Некоторых молодых людей мучит то, что они не могут полюбить. Их гнетет собственное безразличие. Вокруг них на все лады прославляется любовь — а они уже и не надеются когда-нибудь ее изведать. Они видят у своих ног жертвы, чувствуют, как у них в руках, словно прекрасные голуби, трепещут чужие сердца. Они завидуют смятению, в которое сами же ввергают, и страдают оттого, что бессильны страдать.

«Я никого не люблю; я никогда и никого не любил; не знаю, что это такое — любить...» Сколько раз мы выслушивали подобные признания! Для посредственностей это очень выгодно; они могут не опасаться, что в их игру вмешается сердце. Но другие гибнут от собственной бесплодности. Мечтая ее превозмочь, они идут на самые отчаянные попытки: едва им почудится призрак любви, они бросаются ему навстречу с распростертыми объятиями.

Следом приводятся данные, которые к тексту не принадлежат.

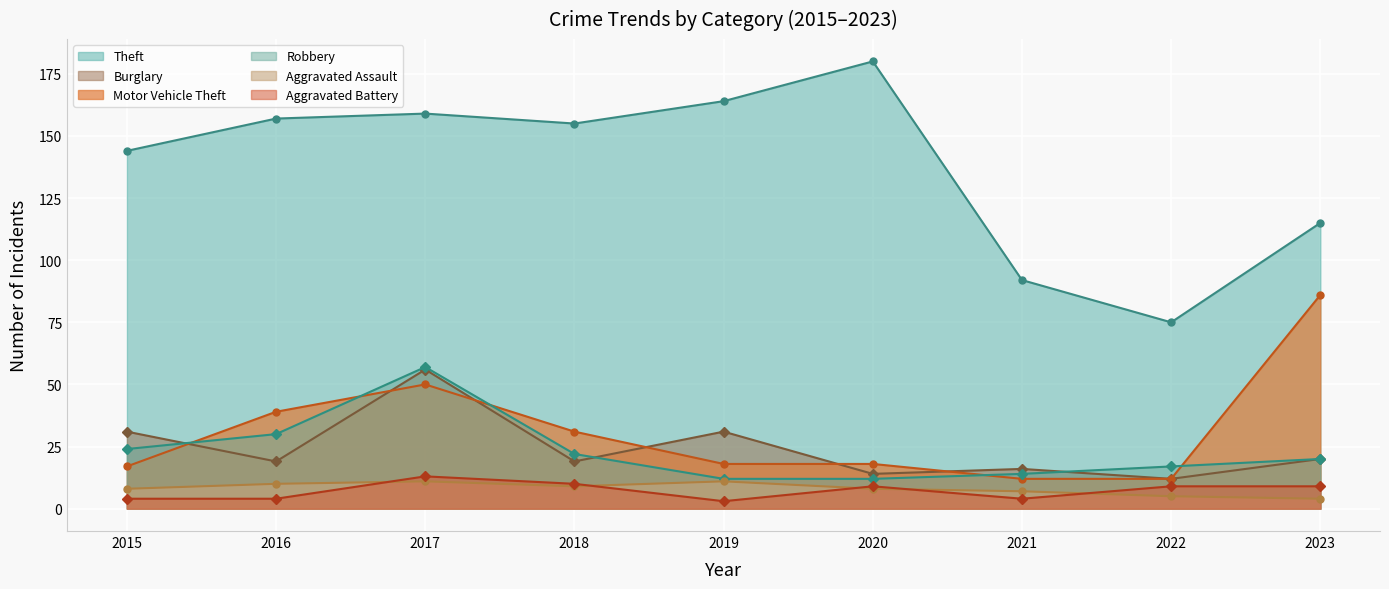

How many interior local peaks does the Robbery series have?

1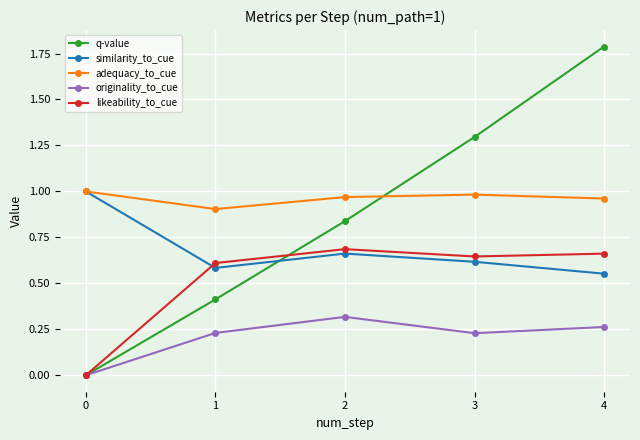

Count the originality_to_cue values in the range 0 to 1.

5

В этом их гибель: жизнь теряет для них свои краски, становится невыносимо пресной; невозможность любить оборачивается невозможностью жить. В жалком стаде наркоманов не счесть тех, кто затесался в него лишь потому, что не мог задушить «эту изнуряющую, леденящую царицу», о которой говорил еще подростком Баррес, признаваясь, что сам носит ее ярмо; имя ей — черствость.

Другие страдают оттого, что не могут быть любимы; они не сознают собственного очарования, не знают, что молодость заставляет светиться и заурядные физиономии. Им кажется, что предмет их любви безнадежно далек, и ничто не наводит их на мысль, что, в сущности, стоит только руку протянуть. Их ни на секунду не покидает сознание собственного уродства, мешающее им перешагнуть через порог гостиной, магазина, а в женском обществе придающее им затравленный вид; иногда они ударяются в невыносимые дерзости, лишь бы женщины поверили, что они сами желают оттолкнуть от себя всех вокруг. Они помешаны на том, что все над ними издеваются. Каждый девичий смешок они принимают на свой счет. Их исцелила бы чья-нибудь любовь, но они живут замкнуто и сторонятся женщин, и — что правда, то правда — женщинам они не нравятся: лучшее средство отпугнуть любовь — это неверие в то, что можешь быть любим.

Успехом у женщин пользуются всякие хлыщи, оттесняющие чересчур чувствительных юношей.